When he wrote about it, he was able to release and let go.  I think it was very empowering for him and I think it gave him a strength he didn’t have before.  MS does a real number on you where you feel like less of a man.  This gave him some of his self-worth back.  It allowed him to articulate it.  He had buried it.  When he started to write about it, it helped him deal better with his illness and face it.

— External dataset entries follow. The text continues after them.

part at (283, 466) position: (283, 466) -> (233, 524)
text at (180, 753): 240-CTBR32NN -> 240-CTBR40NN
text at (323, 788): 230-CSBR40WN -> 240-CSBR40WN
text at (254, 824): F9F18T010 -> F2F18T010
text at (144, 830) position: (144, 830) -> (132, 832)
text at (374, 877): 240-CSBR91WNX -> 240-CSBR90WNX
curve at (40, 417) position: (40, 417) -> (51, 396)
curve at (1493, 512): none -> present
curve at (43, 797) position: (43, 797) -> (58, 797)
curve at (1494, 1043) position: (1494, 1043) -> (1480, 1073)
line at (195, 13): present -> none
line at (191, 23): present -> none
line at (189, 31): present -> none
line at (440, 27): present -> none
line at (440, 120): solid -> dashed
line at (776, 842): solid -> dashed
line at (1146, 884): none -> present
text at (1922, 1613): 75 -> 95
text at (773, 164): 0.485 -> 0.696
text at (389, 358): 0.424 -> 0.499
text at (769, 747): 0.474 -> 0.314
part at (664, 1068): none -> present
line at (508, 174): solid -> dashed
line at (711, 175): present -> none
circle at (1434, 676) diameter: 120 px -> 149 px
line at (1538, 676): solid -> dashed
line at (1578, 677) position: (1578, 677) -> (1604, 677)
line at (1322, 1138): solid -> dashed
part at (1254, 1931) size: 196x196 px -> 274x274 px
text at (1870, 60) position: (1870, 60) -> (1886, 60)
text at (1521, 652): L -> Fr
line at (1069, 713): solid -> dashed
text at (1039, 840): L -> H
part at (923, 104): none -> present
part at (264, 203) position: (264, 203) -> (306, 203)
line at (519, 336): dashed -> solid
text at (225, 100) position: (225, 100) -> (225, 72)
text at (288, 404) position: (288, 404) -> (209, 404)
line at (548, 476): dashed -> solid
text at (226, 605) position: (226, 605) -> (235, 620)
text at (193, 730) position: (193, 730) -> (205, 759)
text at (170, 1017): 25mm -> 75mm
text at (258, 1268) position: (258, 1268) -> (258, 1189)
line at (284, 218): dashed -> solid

He talks a lot about denial and he thinks denial is a very good thing.  For the longest time he denied the illness and said, “I don’t care; they say I can’t be a producer, I’ll be a producer.”  It worked for him up to a certain point; but by burying it he wasn’t allowing himself to feel everything he needed to feel and to face everything he needed to face.

 Writing his first book, his memoir, Blindsided, allowed him to do it in a safe way because he is a writer.  It was like therapy.  His second book is Strong at the Broken Places is a profile of five people with chronic illness.   His third book is coming out in October and it has nothing to do with illness.  It’s called, I Want to Kill the Dog.  It’s hysterical.  It’s about our history with our pets in our family.  It’s freedom again.  He said, “I don’t want to be known just as the disability author.  There’s more to me.”  He’s almost come full circle.  “MS doesn’t totally define me; it’s part of my life, it’s not all of my life.”  He’s a very funny guy and so he wrote this very funny book.

      5.   Any specific day-to-day coping skills?

 I just kind of live day-to-day.  Today was a good day or maybe today wasn’t the best day, but tomorrow might be better.  That seems to work best for me.  We’re still in that stage where that’s doable.  When you are living with any kind of illness, you really learn to appreciate the here and now.  It takes on an added value because you’re lucky to have it.  If there’s any coping mechanism  that’s what it is: try to be as much in the moment as you can be and enjoy it; or understand  if it’s not great, then this too shall pass. 

      6.   What advice would you offer people going through their own difficult situation?

In our family it has been sense of humor and honesty.

It’s important to be able to communicateIllness is a family affair.  You need to keep the communication going and open on all sides.  And certainly if you have kids as well.  As I said, keeping this from our kids was a little off because kids in general are so attuned to things.

Build that group of friends, that support system around you.  Go for it.  Don’t be afraid.  Don’t feel that you’re a burden to other people.  And don’t be ashamed of illness.  What you’ll discover is everybody else has their own thing.  People don’t like to talk about stuff.  They hide it but if you’re open and you say you need help, people will be there for you.  It’s important to know they’re there.  It’s like it takes a village; when there’s illness it takes a village too. Most people have been phenomenal.